*Collected data*
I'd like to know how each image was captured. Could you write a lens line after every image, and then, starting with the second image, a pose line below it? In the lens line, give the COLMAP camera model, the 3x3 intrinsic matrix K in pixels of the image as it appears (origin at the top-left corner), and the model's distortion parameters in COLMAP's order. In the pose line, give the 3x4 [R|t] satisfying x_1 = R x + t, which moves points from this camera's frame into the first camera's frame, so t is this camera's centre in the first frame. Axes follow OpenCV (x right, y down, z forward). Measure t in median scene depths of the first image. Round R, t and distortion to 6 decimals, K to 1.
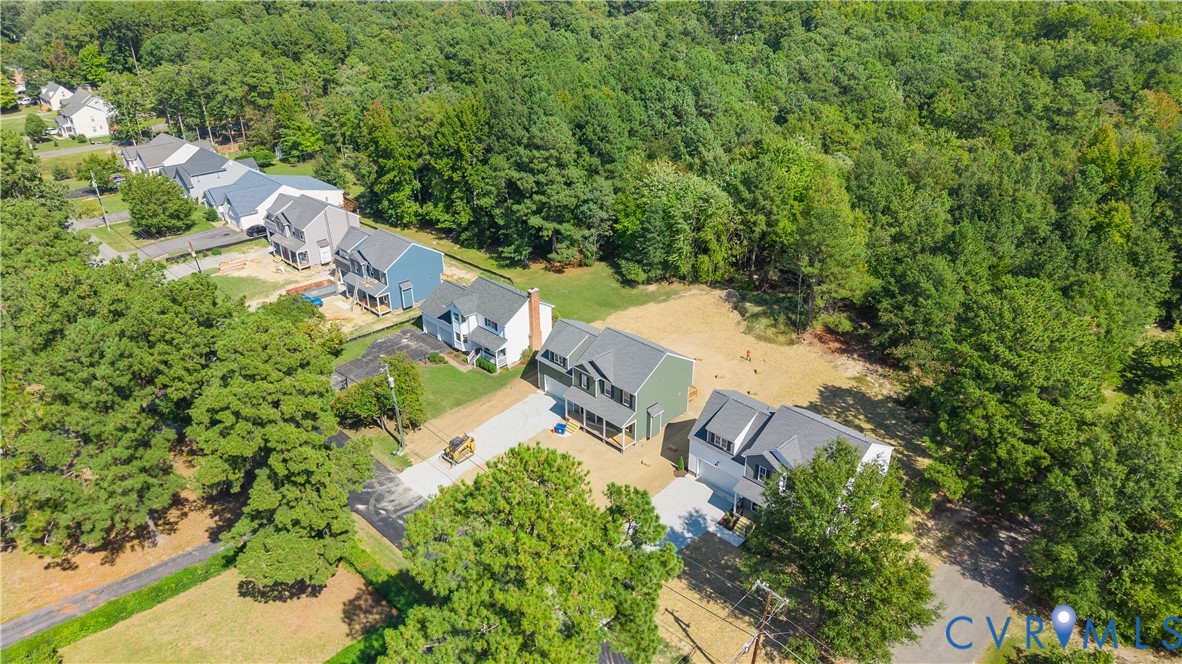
lens RADIAL K [[791.2, 0, 591.0], [0, 791.2, 332.0], [0, 0, 1]] dist [0.099329, -0.134390]
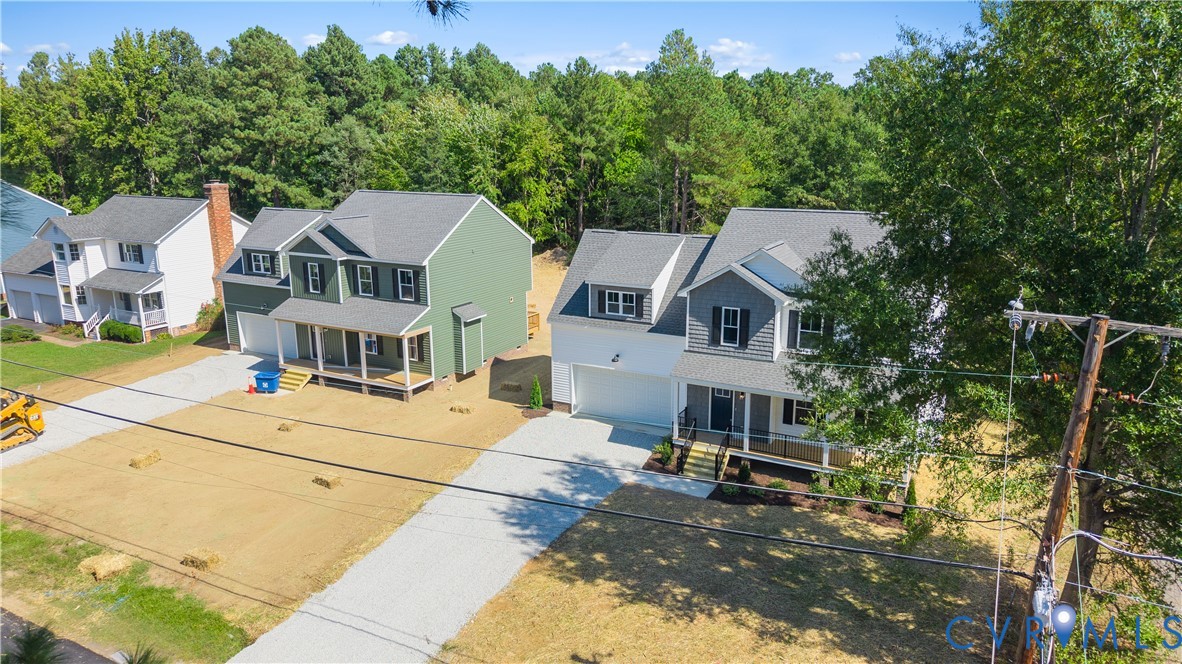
lens RADIAL K [[791.2, 0, 591.0], [0, 791.2, 332.0], [0, 0, 1]] dist [0.099329, -0.134390]
pose [[0.959084, -0.065532, 0.275433, 0.015662], [0.127052, 0.969006, -0.211860, 0.204523], [-0.253013, 0.238185, 0.937685, 0.472612]]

*What you need to do*
For this exercise, restate the material exactly and skip every picture.

*Task output*
I'd like to know how each image was captured. Could you write a lens line after every image, and then, starting with the second image, a pose line below it? In the lens line, give the COLMAP camera model, the 3x3 intrinsic matrix K in pixels of the image as it appears (origin at the top-left corner), and the model's distortion parameters in COLMAP's order. In the pose line, give the 3x4 [R|t] satisfying x_1 = R x + t, which moves points from this camera's frame into the first camera's frame, so t is this camera's centre in the first frame. Axes follow OpenCV (x right, y down, z forward). Measure t in median scene depths of the first image. Round R, t and distortion to 6 decimals, K to 1.
lens RADIAL K [[791.2, 0, 591.0], [0, 791.2, 332.0], [0, 0, 1]] dist [0.099329, -0.134390]
lens RADIAL K [[791.2, 0, 591.0], [0, 791.2, 332.0], [0, 0, 1]] dist [0.099329, -0.134390]
pose [[0.959084, -0.065532, 0.275433, 0.015662], [0.127052, 0.969006, -0.211860, 0.204523], [-0.253013, 0.238185, 0.937685, 0.472612]]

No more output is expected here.